Cancellation contract

When the client goes away, next_chunk() is called exactly once with cancelled = TRUE. Use it to release per-stream resources (file handles, DB cursors, accumulated buffers). The return value is ignored — the stream is torn down either way.

generator <- function(state, cancelled) {
  if (cancelled) {
    if (!is.null(state$conn)) close(state$conn)
    return(list(data = "", state = state, done = TRUE))
  }
  # ... normal path ...
}

The notification arrives as soon as Drogon’s I/O thread sees the TCP close (epoll on Linux, kqueue on BSD/macOS), not on the next attempted send — drogonR carries a small Drogon patch (setUserCloseCallback) that wires this up. Without it, small SSE chunks would keep ticking long after the kernel had silently absorbed the writes for a closed connection.
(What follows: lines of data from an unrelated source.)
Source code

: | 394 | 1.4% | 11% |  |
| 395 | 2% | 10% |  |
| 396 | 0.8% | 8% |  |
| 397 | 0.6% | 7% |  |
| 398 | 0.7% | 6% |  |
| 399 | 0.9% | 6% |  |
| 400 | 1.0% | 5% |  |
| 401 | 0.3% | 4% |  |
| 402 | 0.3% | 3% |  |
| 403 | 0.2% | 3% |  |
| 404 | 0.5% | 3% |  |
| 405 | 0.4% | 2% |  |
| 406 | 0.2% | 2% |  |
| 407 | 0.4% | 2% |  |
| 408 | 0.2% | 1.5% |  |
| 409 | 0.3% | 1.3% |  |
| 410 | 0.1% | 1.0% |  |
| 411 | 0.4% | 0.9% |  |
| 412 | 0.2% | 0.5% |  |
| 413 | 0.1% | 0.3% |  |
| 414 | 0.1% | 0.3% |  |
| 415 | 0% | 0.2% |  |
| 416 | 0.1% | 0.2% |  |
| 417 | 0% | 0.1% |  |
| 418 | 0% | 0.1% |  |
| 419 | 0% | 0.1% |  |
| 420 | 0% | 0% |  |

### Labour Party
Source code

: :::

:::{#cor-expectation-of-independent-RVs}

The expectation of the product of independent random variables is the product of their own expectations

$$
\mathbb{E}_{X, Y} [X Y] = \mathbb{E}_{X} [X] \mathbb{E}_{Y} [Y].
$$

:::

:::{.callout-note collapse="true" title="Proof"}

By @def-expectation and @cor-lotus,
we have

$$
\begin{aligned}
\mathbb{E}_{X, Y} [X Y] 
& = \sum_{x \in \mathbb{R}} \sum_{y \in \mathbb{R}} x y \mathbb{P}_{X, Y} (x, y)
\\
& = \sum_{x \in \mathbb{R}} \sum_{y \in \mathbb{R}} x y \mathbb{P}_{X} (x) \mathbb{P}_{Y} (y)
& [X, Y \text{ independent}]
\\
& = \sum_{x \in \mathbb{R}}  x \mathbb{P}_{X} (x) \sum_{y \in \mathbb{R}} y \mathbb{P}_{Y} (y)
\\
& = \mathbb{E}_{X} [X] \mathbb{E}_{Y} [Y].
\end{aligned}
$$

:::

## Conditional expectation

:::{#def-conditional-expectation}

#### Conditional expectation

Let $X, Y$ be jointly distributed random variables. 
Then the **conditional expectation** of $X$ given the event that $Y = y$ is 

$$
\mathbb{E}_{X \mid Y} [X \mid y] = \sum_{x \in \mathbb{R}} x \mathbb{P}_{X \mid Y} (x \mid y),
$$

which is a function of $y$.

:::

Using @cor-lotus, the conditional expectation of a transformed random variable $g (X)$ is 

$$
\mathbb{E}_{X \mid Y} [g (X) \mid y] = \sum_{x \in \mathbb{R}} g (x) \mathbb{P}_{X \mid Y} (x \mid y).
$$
Errors inside `next_chunk()`

If your generator raises an R error mid-stream, the dispatcher catches it (R_tryEval), prints drogonR stream: next_chunk() raised an error; closing stream to stderr, and tears the session down. Headers are already on the wire by then, so the client sees a truncated chunked response — there is no way to send a 500 once streaming has started. The server stays up and other requests are unaffected. If you want a custom on-error behaviour, tryCatch() inside the generator yourself and return a final error frame plus done = TRUE.

Middleware does not wrap individual chunks

[dr_use()] middleware runs once, when the request enters R and the handler returns the drogon_stream object. After that, the dispatcher pumps next_chunk() directly — middleware is not called per chunk, and [dr_on_error()] is not invoked for errors raised inside next_chunk() (those are handled as described above). If you need per-chunk hooks (metrics, mutation), wrap your generator yourself.

Native (C / C++) streaming

For LLM token streams or any other case where R-side overhead is the bottleneck, register a streaming handler that bypasses R entirely:

app <- dr_app() |>
  dr_get_cpp_stream("/v1/generate",
                    package  = "myllmbackend",
                    callable = "generate")

The backend implements drogonr_stream_handler_t from <drogonR.h> (shipped under inst/include/) and pushes chunks via dr_send_chunk() / dr_close_chunk() on a drogonR worker thread. R-side middleware and the [dr_on_error()] hook do not apply — the request never enters R. See ?dr_routes_cpp_stream.

Caveats

Chunked streaming requires HTTP/1.1 keep-alive. Clients that send Connection: close won’t receive any chunks — Drogon shortcuts to a single non-chunked response in that case.
Don’t call dr_serve() and immediately exit a script — the call is non-blocking. Standalone Rscript files that host a server need a loop pump, e.g. repeat later::run_now(timeoutSecs = 3600), or the process will exit before the stream produces anything. Interactive R sessions don’t need this.
Heavy / many-chunk streams are end-to-end tested in inst/examples/bench-stream-*.R if you want to gauge throughput on your hardware.